::: COLLECTED DATA :::

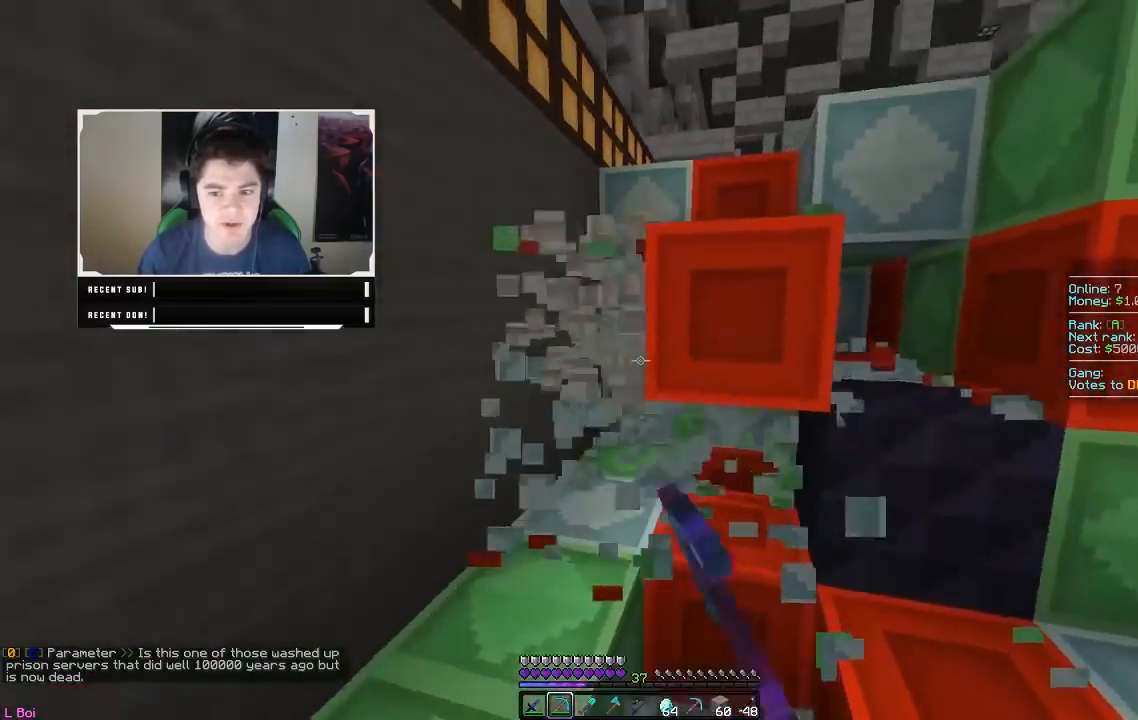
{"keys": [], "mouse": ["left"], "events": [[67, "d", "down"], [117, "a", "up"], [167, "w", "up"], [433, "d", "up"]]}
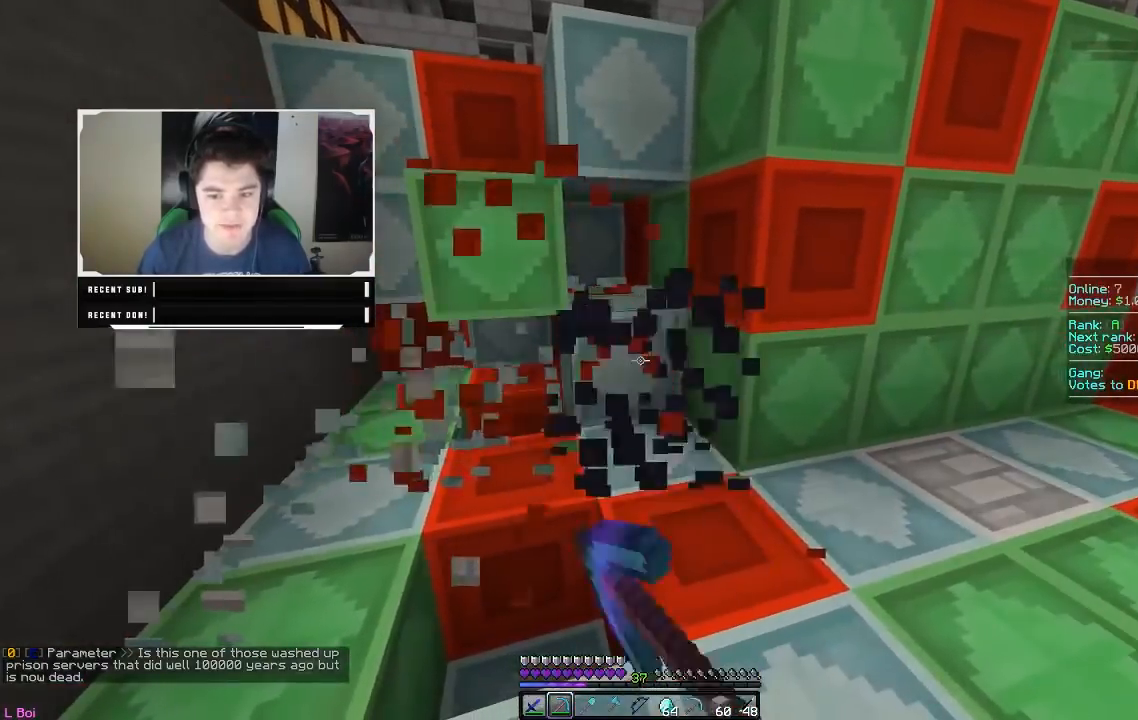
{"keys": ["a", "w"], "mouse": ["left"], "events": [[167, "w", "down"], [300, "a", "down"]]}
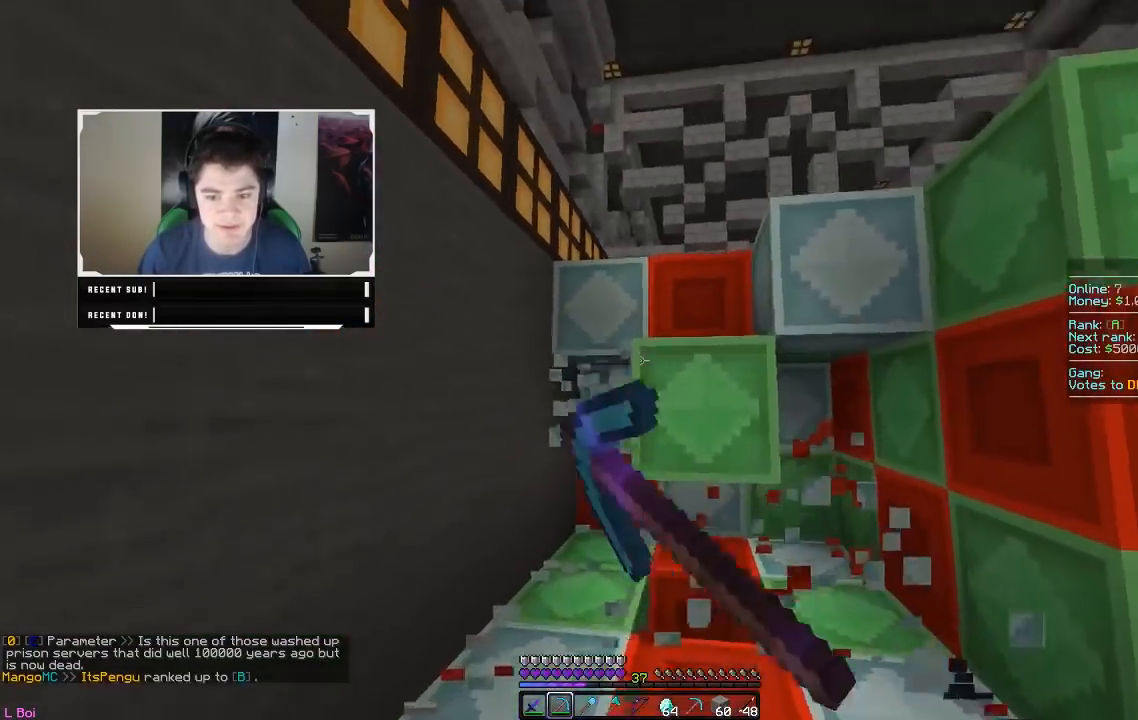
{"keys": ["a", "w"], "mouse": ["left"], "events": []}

:::

(WHAT YOU WILL DO):
The reply must consist of the complete listing, reproduced exactly, with no images.

(OUTPUT):
{"keys": [], "mouse": ["left"], "events": [[67, "d", "down"], [117, "a", "up"], [167, "w", "up"], [433, "d", "up"]]}
{"keys": ["a", "w"], "mouse": ["left"], "events": [[167, "w", "down"], [300, "a", "down"]]}
{"keys": ["a", "w"], "mouse": ["left"], "events": []}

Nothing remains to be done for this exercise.